O desempenho do segmento tem atraído investimentos e fortalecido empresas voltadas ao comércio exterior. Em Fortaleza, a Compex Pescados exporta cerca de 3,5 mil toneladas por ano para países da Ásia, Oceania e América do Norte. A produção inclui espécies como peixes vermelhos, atum e lagosta, processadas de acordo com as exigências sanitárias e comerciais de cada mercado.

Com estrutura industrial de 10 mil metros quadrados, a empresa opera sob rígidos padrões internacionais de qualidade e segurança alimentar. Desde a seleção da matéria-prima até o armazenamento final, todas as etapas passam por processos de controle e monitoramento. Para o empresário Paulo Gonçalves, o desempenho alcançado é resultado do trabalho integrado de toda a cadeia produtiva.

Segundo ele, pescadores, indústrias e demais agentes do setor contribuem para o crescimento da atividade. Além disso, a posição geográfica favorece o envio de cargas para 16 países, reduzindo o tempo de transporte e ampliando a competitividade dos produtos no exterior.

A infraestrutura logística é apontada como um dos principais fatores para o avanço das exportações. A existência de dois portos voltados à movimentação de cargas e de um aeroporto internacional facilita o transporte de produtos congelados e frescos, permitindo que as mercadorias cheguem com mais rapidez aos mercados consumidores. O fortalecimento da cadeia produtiva também se refletiu nos resultados do primeiro quadrimestre do ano, período em que o estado liderou as exportações nacionais de pescados.
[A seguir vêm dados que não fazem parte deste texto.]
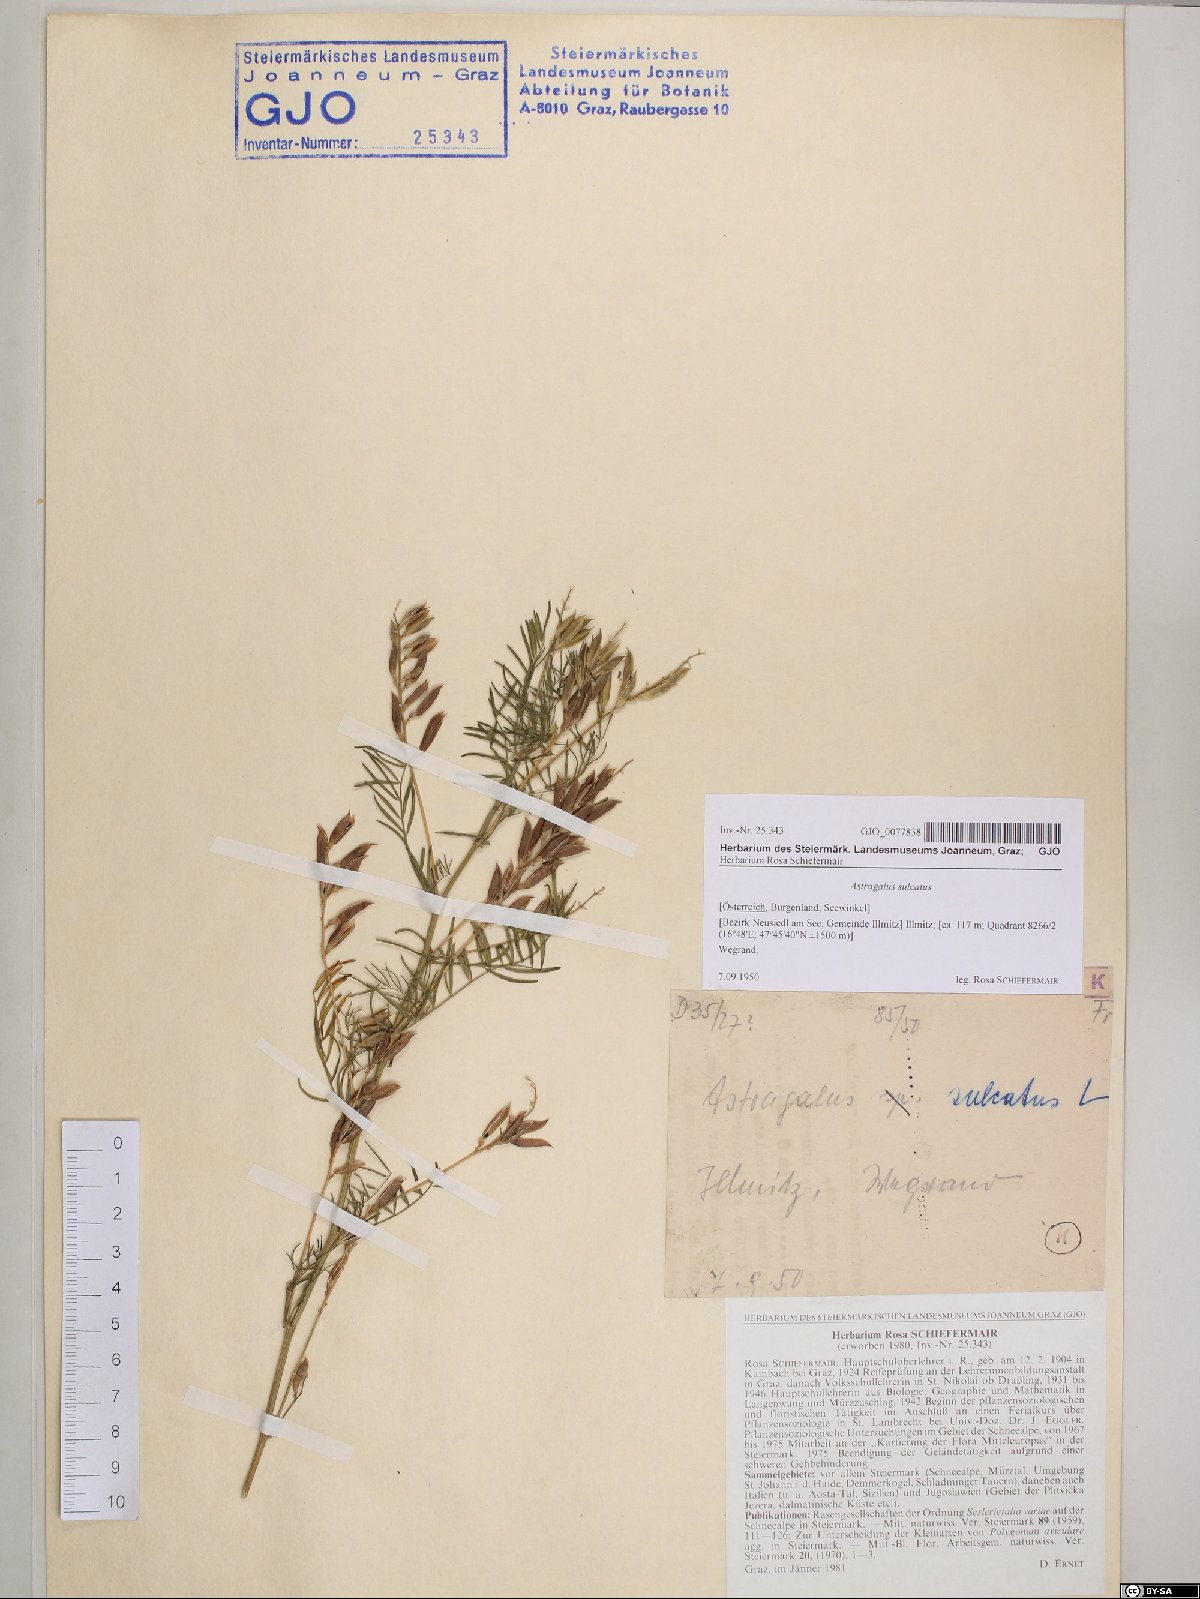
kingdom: Plantae
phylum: Tracheophyta
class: Magnoliopsida
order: Fabales
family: Fabaceae
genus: Astragalus
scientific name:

O desempenho foi impulsionado pela demanda de produtos tradicionais, como lagosta, atum, garoupa e peixes vermelhos, além da abertura de novos mercados internacionais. Outro fator apontado pelo setor foi o apoio governamental durante o período de restrições comerciais impostas pelos Estados Unidos. Medidas adotadas para preservar a atividade econômica incluíram redução de encargos, concessão de subvenções para ampliar a competitividade, créditos de exportação e aquisição de produtos para abastecimento interno.